Sambil membawa panci dan berteriak menyampaikan tuntutan kepada pemerintan seperti penurunan harga pangan, penghentian program makan bergizi gratis (MBG), dan penurunan harga bahan bakar minyak, dan pembukaan lapangan kerja.
Unjuk rasa kaum perempuan tersebut menarik perhatian pengendara yang melintas di dekatnya. Pengendara membunyikan klakson sebagai tanda dukungan kepada mereka.
Baca Juga: Sunda Dalam Angka, Etika, dan Budaya
Sebelumnya, Aliansi Perempuan Indonesia mengaku bakal turun ke jalan hari Kamis 18 Juni 2026 untuk menuntut Presiden Prabowo Subianto menurunkan harga kebutuhan hidup yang makin menyusahkan masyarakat.
Dalam video yang viral di media sosial, sekelompok perempuan menyebut diri mereka Aliansi Perempuan Indonesia mengajak masyarakat untuk turun ke jalan di hari Kamis 18 Juni 2026 menuntut Prabowo Subianto membenahi ekonomi negara.
Selain menuntut Prabowo menurunkan harga kebutuhan hidup, dalam video yang diunggah oleh akun Instagram @risunawati_yanti_mallica, seperti dilihat Selasa 16 Juni 2026, Aliansi Perempuan Indonesia juga menuntut Prabowo menciptakan lapangan kerja dan menghentikan program makan bergizi gratis.
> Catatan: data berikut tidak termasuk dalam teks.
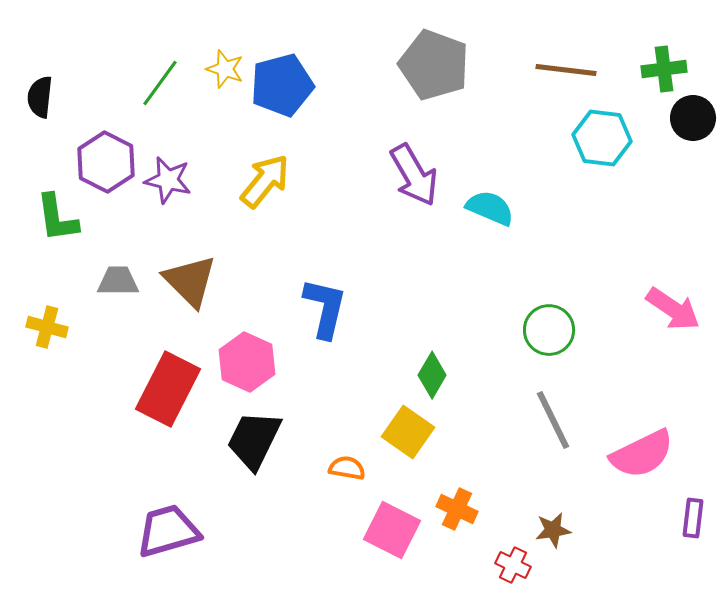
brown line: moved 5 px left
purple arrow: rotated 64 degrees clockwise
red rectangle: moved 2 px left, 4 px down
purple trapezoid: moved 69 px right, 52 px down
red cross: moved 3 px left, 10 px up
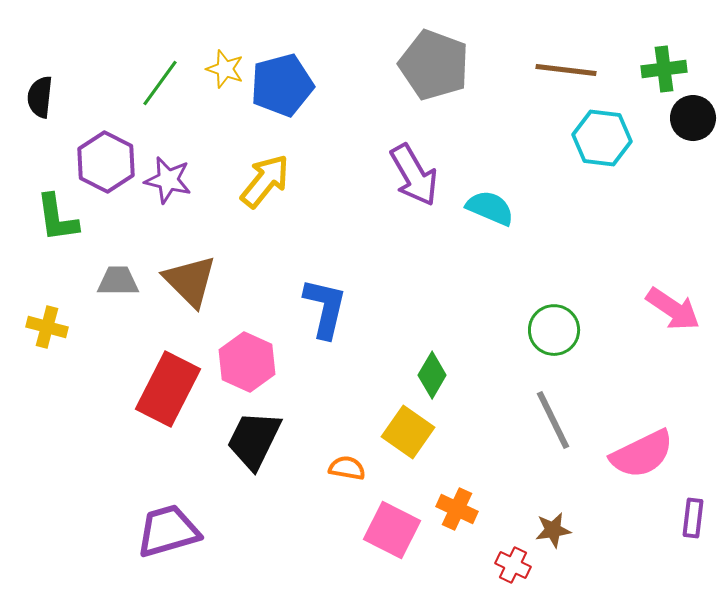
green circle: moved 5 px right
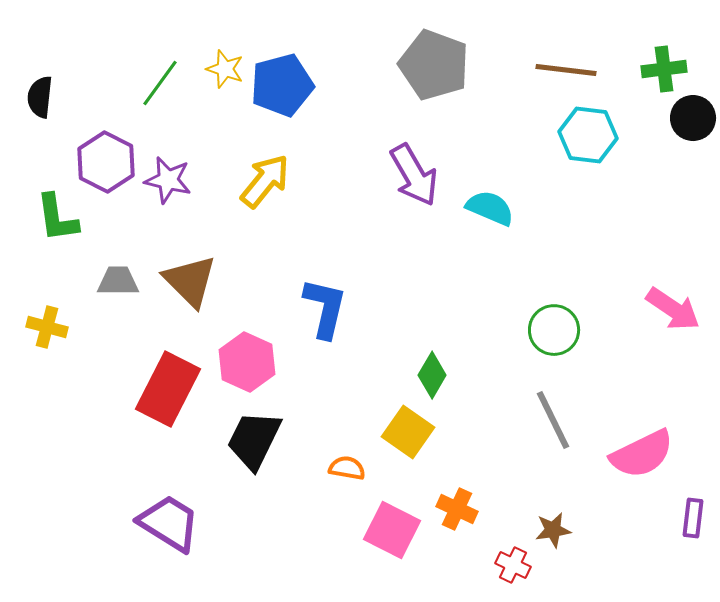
cyan hexagon: moved 14 px left, 3 px up
purple trapezoid: moved 1 px right, 8 px up; rotated 48 degrees clockwise
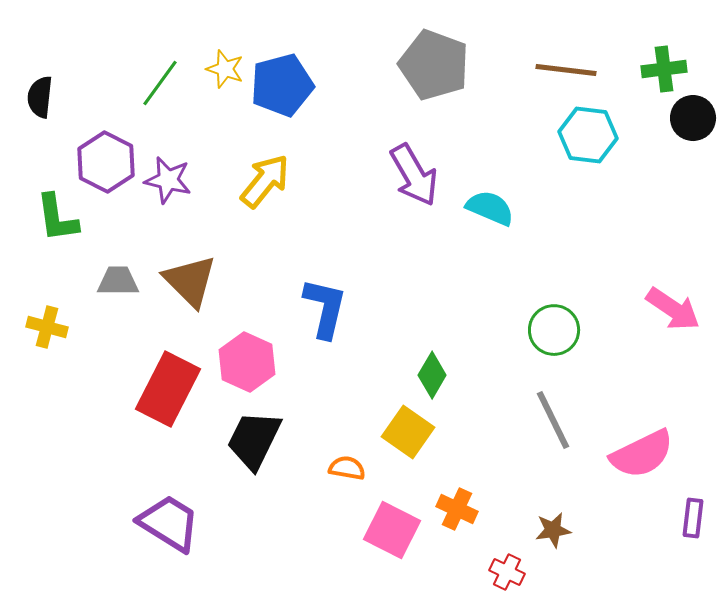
red cross: moved 6 px left, 7 px down
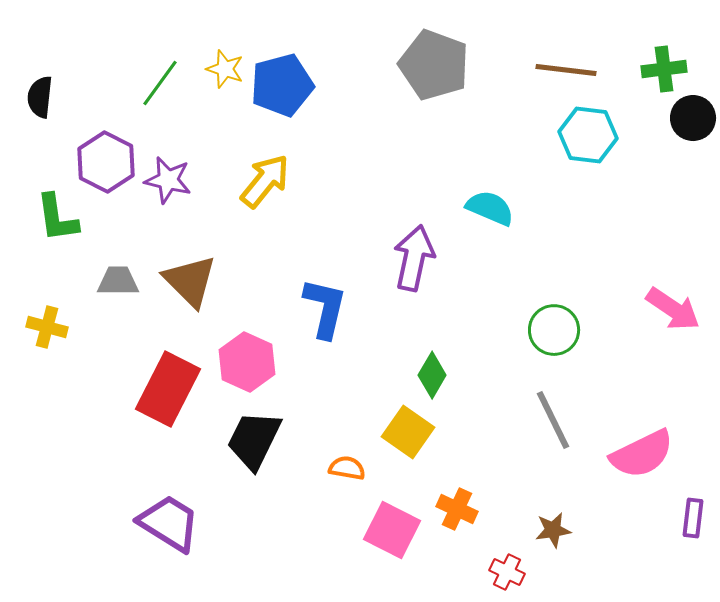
purple arrow: moved 83 px down; rotated 138 degrees counterclockwise
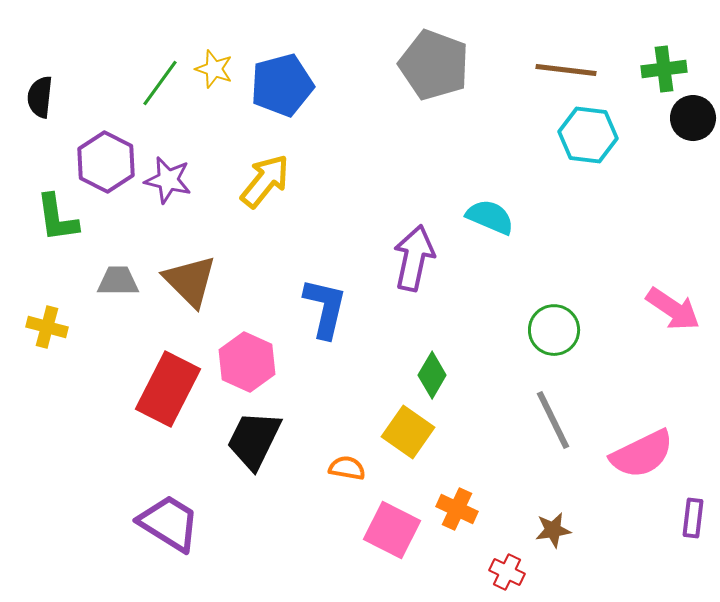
yellow star: moved 11 px left
cyan semicircle: moved 9 px down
“Ayo turun aksi!! Kamis 18 Juni 2026! Hidup perempuan!” demikian mereka berseru sambil mengepalkan tangan mereka.
Baca Juga: Forum Wartawan Kebangsaan Desak Kapolri Kembalikan Rasa Aman
Video tersebut memperoleh ribuan tanda like dan ratusan komentar dari kalangan netizen.
“Stop MBG harga mati,” kata @lut***.
“Semangat ibu-ibu, ayo turun ke jalan,” kata @hart***.
“Revolusi,” kata @oflen***.
“Plongo-plongo Wapres. Turun dari tahta sepaket,” kata @pis***.